A US foreign policy expert who documented political interactions during the US Vietnam War has died earlier this month at the age of 88.
William Conrad Gibbons worked at the Library of Congress in Washington during the Vietnam War. During that time, he analysed, interviewed and documented the interactions between Congress and the executive branch. His writings went on to form the backbone of all historical writing on the subject of the Vietnam War.
Gibbons’ first volume was published in 1984 and he had almost completed the last, fifth volume just before he died.
It was not long after the war that he Senate Foreign Relations Committee requested that a factual account of the road map that led to the Vietnam War and its dismal failure of the decision to divide the country in 1945 through to the end of the war in 1975.
The Senate believed that only by examining the discussions and decisions that were made could they learn from the experience and ensure that future governments would act more wisely. Gibbons was assigned the task and was provided with an assistant to help him.
Gibbons spent his time assessing vast amounts of information and material both direct communications and historical documentation about the war. Over the years, many documents became declassified and he would have to analyse these as and when they became available.
He was also given access to interview transcripts from military leaders through to politicians. Gibbons himself also interviewed many people including President Kennedy’s defense secretary, Robert NcNamara.
The four volumes that have been published to date provide a daily account of the actions and proceeding that took place in military and government circles, and remained an independent analysis without judgement.
The volumes have become a vital resource for writers, scholars and historians alike, who have delved into the analysis for research purposes, The New York Times reports.

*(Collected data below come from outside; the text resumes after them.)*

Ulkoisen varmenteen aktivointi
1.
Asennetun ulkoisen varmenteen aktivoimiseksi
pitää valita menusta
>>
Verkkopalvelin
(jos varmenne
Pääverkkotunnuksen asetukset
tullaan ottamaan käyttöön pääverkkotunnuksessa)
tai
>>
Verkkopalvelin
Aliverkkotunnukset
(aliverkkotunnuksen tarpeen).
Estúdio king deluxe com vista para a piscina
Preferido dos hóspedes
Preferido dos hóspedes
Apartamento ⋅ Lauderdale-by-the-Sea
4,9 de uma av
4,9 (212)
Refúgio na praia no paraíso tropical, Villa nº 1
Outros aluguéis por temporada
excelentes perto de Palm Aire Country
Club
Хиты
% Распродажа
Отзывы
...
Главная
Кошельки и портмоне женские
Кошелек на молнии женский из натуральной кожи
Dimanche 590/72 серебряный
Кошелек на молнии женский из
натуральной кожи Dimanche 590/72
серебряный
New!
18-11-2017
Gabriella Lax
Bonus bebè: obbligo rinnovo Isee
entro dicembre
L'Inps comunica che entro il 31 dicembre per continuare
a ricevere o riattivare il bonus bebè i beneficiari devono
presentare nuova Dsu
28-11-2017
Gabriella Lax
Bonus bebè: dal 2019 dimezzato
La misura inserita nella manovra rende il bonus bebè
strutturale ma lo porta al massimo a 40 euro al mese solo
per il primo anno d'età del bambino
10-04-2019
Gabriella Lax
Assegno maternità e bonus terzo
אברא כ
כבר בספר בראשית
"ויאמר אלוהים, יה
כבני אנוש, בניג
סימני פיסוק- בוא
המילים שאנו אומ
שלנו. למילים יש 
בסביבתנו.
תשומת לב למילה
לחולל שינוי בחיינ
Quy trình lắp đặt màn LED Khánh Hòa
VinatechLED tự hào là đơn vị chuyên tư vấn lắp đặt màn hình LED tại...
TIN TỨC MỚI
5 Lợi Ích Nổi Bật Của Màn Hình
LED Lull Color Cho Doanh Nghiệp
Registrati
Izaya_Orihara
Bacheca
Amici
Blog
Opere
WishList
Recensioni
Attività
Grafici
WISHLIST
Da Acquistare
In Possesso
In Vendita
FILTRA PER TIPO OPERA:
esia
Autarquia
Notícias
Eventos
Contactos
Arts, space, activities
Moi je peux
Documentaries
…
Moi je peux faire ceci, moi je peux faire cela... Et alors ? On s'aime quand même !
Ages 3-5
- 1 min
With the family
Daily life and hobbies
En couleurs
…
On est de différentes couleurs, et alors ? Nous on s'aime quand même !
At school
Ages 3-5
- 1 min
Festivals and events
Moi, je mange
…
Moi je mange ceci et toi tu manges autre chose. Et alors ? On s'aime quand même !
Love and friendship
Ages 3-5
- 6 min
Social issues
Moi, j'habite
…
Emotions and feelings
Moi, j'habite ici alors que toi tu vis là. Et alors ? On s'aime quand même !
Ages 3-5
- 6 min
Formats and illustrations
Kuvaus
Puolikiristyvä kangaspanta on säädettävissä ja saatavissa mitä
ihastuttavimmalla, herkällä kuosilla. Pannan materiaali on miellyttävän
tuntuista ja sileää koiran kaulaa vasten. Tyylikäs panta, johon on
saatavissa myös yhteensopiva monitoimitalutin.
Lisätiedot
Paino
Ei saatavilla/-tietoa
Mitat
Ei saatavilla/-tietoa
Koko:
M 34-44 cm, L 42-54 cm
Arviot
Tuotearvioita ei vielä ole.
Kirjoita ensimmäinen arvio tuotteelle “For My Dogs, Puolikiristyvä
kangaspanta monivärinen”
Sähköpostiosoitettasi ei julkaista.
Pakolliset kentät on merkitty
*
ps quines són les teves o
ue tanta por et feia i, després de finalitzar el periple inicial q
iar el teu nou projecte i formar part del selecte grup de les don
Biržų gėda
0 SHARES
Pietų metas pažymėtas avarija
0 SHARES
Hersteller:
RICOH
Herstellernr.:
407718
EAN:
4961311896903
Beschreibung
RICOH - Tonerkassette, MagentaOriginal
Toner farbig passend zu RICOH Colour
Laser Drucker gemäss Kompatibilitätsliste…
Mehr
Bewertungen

Gibbons had previously served in the US Army during World War Two, after which he gained a Bachelor’s degree in history and government, and then later a doctorate in politics. He worked in political circles and even ran for the House of Representatives. He retired in 1989 but continued to write the volumes documenting the Vietnam War. The final volume was completed up until 1971, the Senate Foreign Relations Committee is yet to decide whether to complete the work.